CHICAGO, July 5, 2026, 08:04 (CDT)
- American plans to bring back its Chicago to Tokyo Narita daily flights on March 27, 2027, offering 51 business and 51 premium-economy seats per direction.
- United adds a Chicago-Narita route in October, bringing 49 premium seats. That puts 100 new premium seats per day each way for U.S. carriers on this airport pair.
- For investors, it’s all about yield: American is jumping into the busy Chicago-Tokyo route but still has fewer Asia seats than Delta and United.
American Airlines Group NASDAQ:AAL is returning a long-haul aircraft to Asia via Chicago, but the move is limited. It’s running just one daily flight to Tokyo-Narita, with Japan Airlines TYO:9201 expected to handle most connecting traffic beyond Japan.
American Airlines will launch its 11th long-haul route from O’Hare on March 27, 2027, flying to Tokyo using a Boeing Co NYSE:BA 787-9. The jet will have 30 Flagship Business seats and 21 Premium Economy seats. The airline said the schedule is set to coordinate with Japan Airlines for links to Bangkok, Singapore, Taipei, and Ho Chi Minh City. “American is proud to mark a new chapter in travel from Chicago with service to Tokyo,” Chief Executive Robert Isom said. American Airlines Newsroom
Simple Flying reported in a review posted in the past day that American has seven new or resumed long-haul routes planned for this summer, up from the same period in 2025. For investors, the next issue is Narita. American is expanding in Asia, but it’s sticking to a familiar, partner-connected route instead of entering a new Asian destination.
United Airlines Holdings NASDAQ:UAL is set to make its move first. Narita Airport said United will launch daily Chicago-Narita flights starting Oct. 25, 2026, using a 787-8 with 28 business seats and 21 premium-economy seats. The new services from both U.S. carriers will bring 100 business and premium-economy seats in each direction each day between Chicago and Narita.

☆ ☆ ☆ ☆

### PROMPT
Quote the Chicago–Narita flights article in full, word for word. The data that comes next is separate material and is not part of the Chicago–Narita flights article.

☆ ☆ ☆ ☆

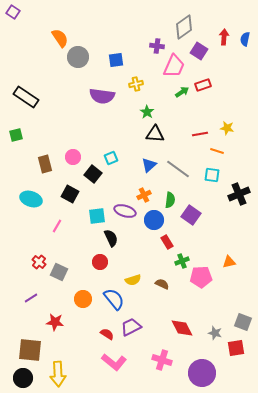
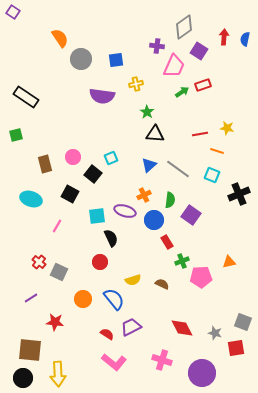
gray circle at (78, 57): moved 3 px right, 2 px down
cyan square at (212, 175): rotated 14 degrees clockwise
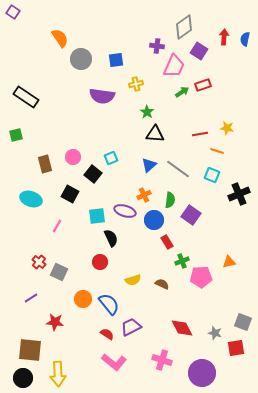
blue semicircle at (114, 299): moved 5 px left, 5 px down
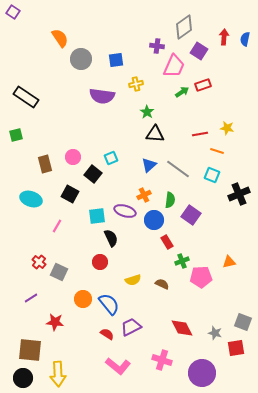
pink L-shape at (114, 362): moved 4 px right, 4 px down
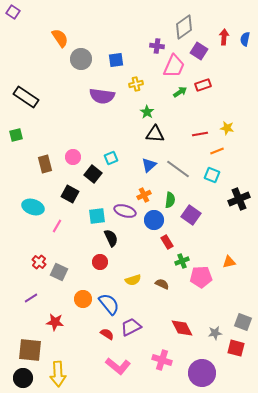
green arrow at (182, 92): moved 2 px left
orange line at (217, 151): rotated 40 degrees counterclockwise
black cross at (239, 194): moved 5 px down
cyan ellipse at (31, 199): moved 2 px right, 8 px down
gray star at (215, 333): rotated 24 degrees counterclockwise
red square at (236, 348): rotated 24 degrees clockwise
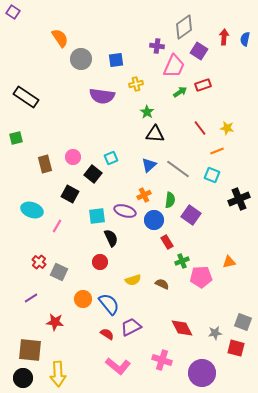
red line at (200, 134): moved 6 px up; rotated 63 degrees clockwise
green square at (16, 135): moved 3 px down
cyan ellipse at (33, 207): moved 1 px left, 3 px down
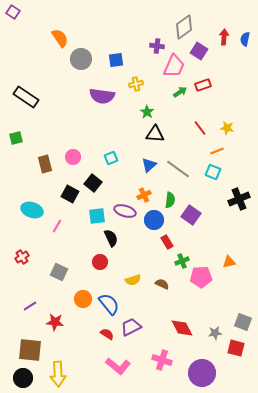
black square at (93, 174): moved 9 px down
cyan square at (212, 175): moved 1 px right, 3 px up
red cross at (39, 262): moved 17 px left, 5 px up; rotated 16 degrees clockwise
purple line at (31, 298): moved 1 px left, 8 px down
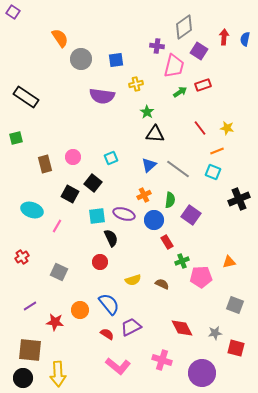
pink trapezoid at (174, 66): rotated 10 degrees counterclockwise
purple ellipse at (125, 211): moved 1 px left, 3 px down
orange circle at (83, 299): moved 3 px left, 11 px down
gray square at (243, 322): moved 8 px left, 17 px up
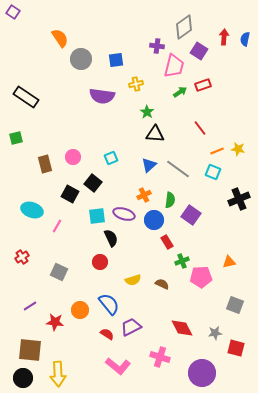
yellow star at (227, 128): moved 11 px right, 21 px down
pink cross at (162, 360): moved 2 px left, 3 px up
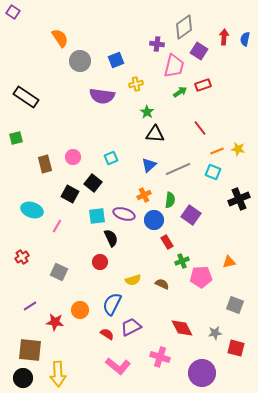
purple cross at (157, 46): moved 2 px up
gray circle at (81, 59): moved 1 px left, 2 px down
blue square at (116, 60): rotated 14 degrees counterclockwise
gray line at (178, 169): rotated 60 degrees counterclockwise
blue semicircle at (109, 304): moved 3 px right; rotated 115 degrees counterclockwise
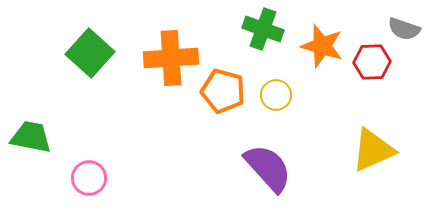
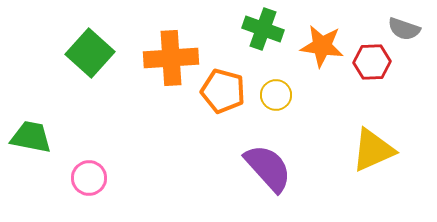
orange star: rotated 9 degrees counterclockwise
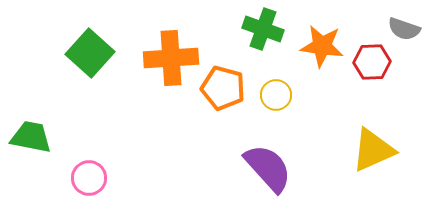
orange pentagon: moved 3 px up
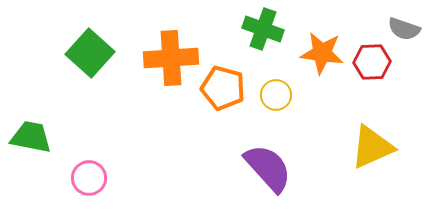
orange star: moved 7 px down
yellow triangle: moved 1 px left, 3 px up
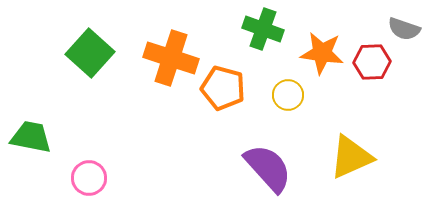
orange cross: rotated 22 degrees clockwise
yellow circle: moved 12 px right
yellow triangle: moved 21 px left, 10 px down
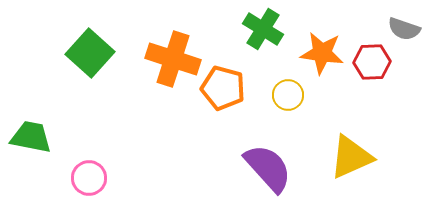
green cross: rotated 12 degrees clockwise
orange cross: moved 2 px right, 1 px down
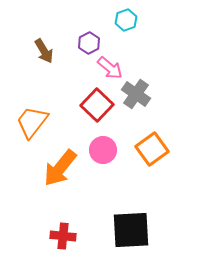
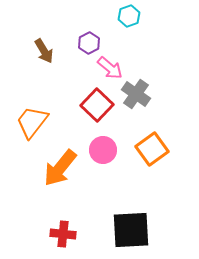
cyan hexagon: moved 3 px right, 4 px up
red cross: moved 2 px up
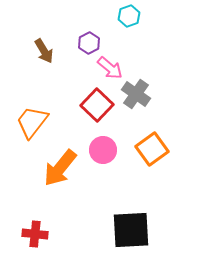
red cross: moved 28 px left
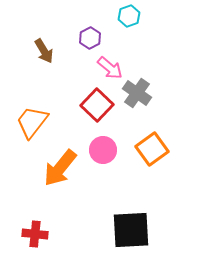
purple hexagon: moved 1 px right, 5 px up
gray cross: moved 1 px right, 1 px up
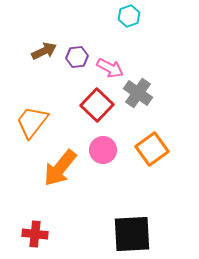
purple hexagon: moved 13 px left, 19 px down; rotated 20 degrees clockwise
brown arrow: rotated 85 degrees counterclockwise
pink arrow: rotated 12 degrees counterclockwise
gray cross: moved 1 px right
black square: moved 1 px right, 4 px down
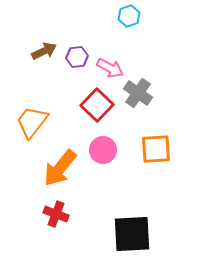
orange square: moved 4 px right; rotated 32 degrees clockwise
red cross: moved 21 px right, 20 px up; rotated 15 degrees clockwise
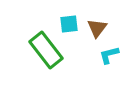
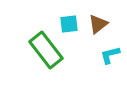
brown triangle: moved 1 px right, 4 px up; rotated 15 degrees clockwise
cyan L-shape: moved 1 px right
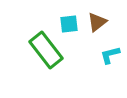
brown triangle: moved 1 px left, 2 px up
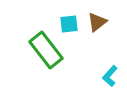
cyan L-shape: moved 21 px down; rotated 35 degrees counterclockwise
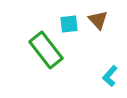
brown triangle: moved 1 px right, 2 px up; rotated 35 degrees counterclockwise
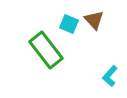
brown triangle: moved 4 px left
cyan square: rotated 30 degrees clockwise
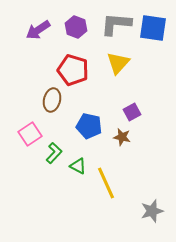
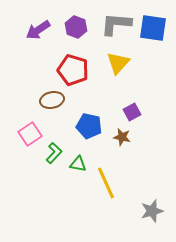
brown ellipse: rotated 65 degrees clockwise
green triangle: moved 2 px up; rotated 18 degrees counterclockwise
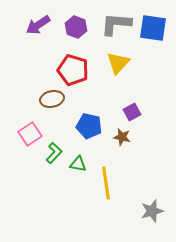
purple arrow: moved 5 px up
brown ellipse: moved 1 px up
yellow line: rotated 16 degrees clockwise
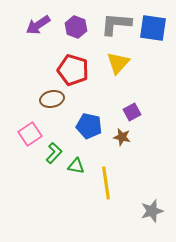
green triangle: moved 2 px left, 2 px down
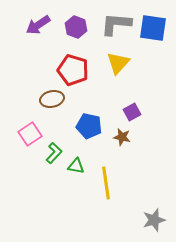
gray star: moved 2 px right, 9 px down
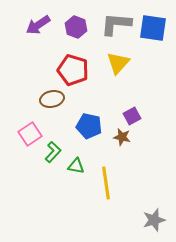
purple square: moved 4 px down
green L-shape: moved 1 px left, 1 px up
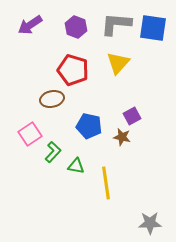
purple arrow: moved 8 px left
gray star: moved 4 px left, 3 px down; rotated 15 degrees clockwise
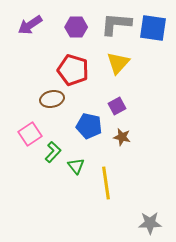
purple hexagon: rotated 20 degrees counterclockwise
purple square: moved 15 px left, 10 px up
green triangle: rotated 42 degrees clockwise
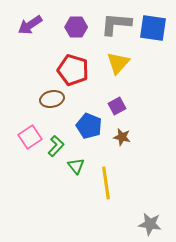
blue pentagon: rotated 10 degrees clockwise
pink square: moved 3 px down
green L-shape: moved 3 px right, 6 px up
gray star: moved 1 px down; rotated 10 degrees clockwise
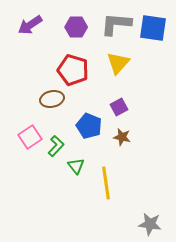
purple square: moved 2 px right, 1 px down
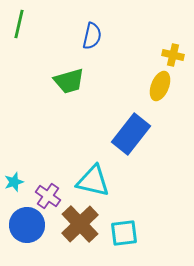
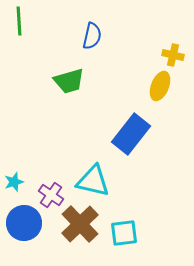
green line: moved 3 px up; rotated 16 degrees counterclockwise
purple cross: moved 3 px right, 1 px up
blue circle: moved 3 px left, 2 px up
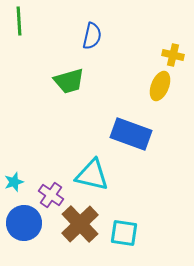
blue rectangle: rotated 72 degrees clockwise
cyan triangle: moved 1 px left, 6 px up
cyan square: rotated 16 degrees clockwise
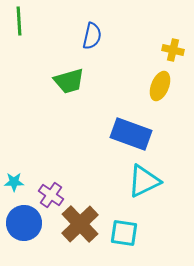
yellow cross: moved 5 px up
cyan triangle: moved 52 px right, 6 px down; rotated 39 degrees counterclockwise
cyan star: rotated 18 degrees clockwise
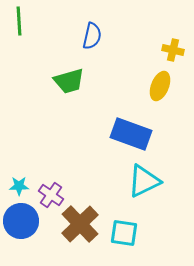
cyan star: moved 5 px right, 4 px down
blue circle: moved 3 px left, 2 px up
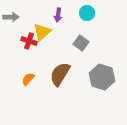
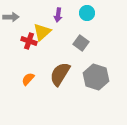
gray hexagon: moved 6 px left
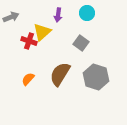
gray arrow: rotated 21 degrees counterclockwise
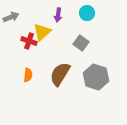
orange semicircle: moved 4 px up; rotated 144 degrees clockwise
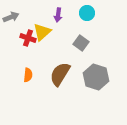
red cross: moved 1 px left, 3 px up
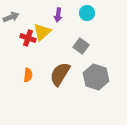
gray square: moved 3 px down
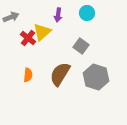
red cross: rotated 21 degrees clockwise
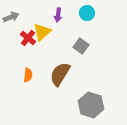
gray hexagon: moved 5 px left, 28 px down
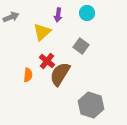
red cross: moved 19 px right, 23 px down
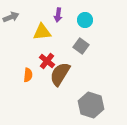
cyan circle: moved 2 px left, 7 px down
yellow triangle: rotated 36 degrees clockwise
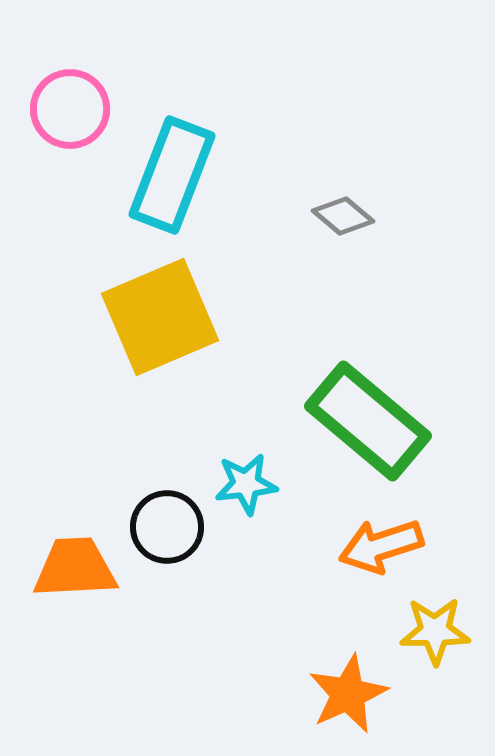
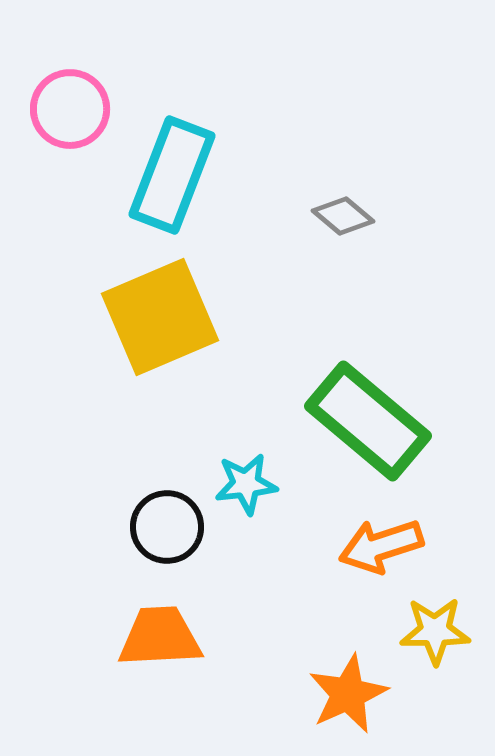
orange trapezoid: moved 85 px right, 69 px down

☆ ☆ ☆ ☆

### EXERCISE SOLUTION
CHICAGO, July 5, 2026, 08:04 (CDT)
- American plans to bring back its Chicago to Tokyo Narita daily flights on March 27, 2027, offering 51 business and 51 premium-economy seats per direction.
- United adds a Chicago-Narita route in October, bringing 49 premium seats. That puts 100 new premium seats per day each way for U.S. carriers on this airport pair.
- For investors, it’s all about yield: American is jumping into the busy Chicago-Tokyo route but still has fewer Asia seats than Delta and United.
American Airlines Group NASDAQ:AAL is returning a long-haul aircraft to Asia via Chicago, but the move is limited. It’s running just one daily flight to Tokyo-Narita, with Japan Airlines TYO:9201 expected to handle most connecting traffic beyond Japan.
American Airlines will launch its 11th long-haul route from O’Hare on March 27, 2027, flying to Tokyo using a Boeing Co NYSE:BA 787-9. The jet will have 30 Flagship Business seats and 21 Premium Economy seats. The airline said the schedule is set to coordinate with Japan Airlines for links to Bangkok, Singapore, Taipei, and Ho Chi Minh City. “American is proud to mark a new chapter in travel from Chicago with service to Tokyo,” Chief Executive Robert Isom said. American Airlines Newsroom
Simple Flying reported in a review posted in the past day that American has seven new or resumed long-haul routes planned for this summer, up from the same period in 2025. For investors, the next issue is Narita. American is expanding in Asia, but it’s sticking to a familiar, partner-connected route instead of entering a new Asian destination.
United Airlines Holdings NASDAQ:UAL is set to make its move first. Narita Airport said United will launch daily Chicago-Narita flights starting Oct. 25, 2026, using a 787-8 with 28 business seats and 21 premium-economy seats. The new services from both U.S. carriers will bring 100 business and premium-economy seats in each direction each day between Chicago and Narita.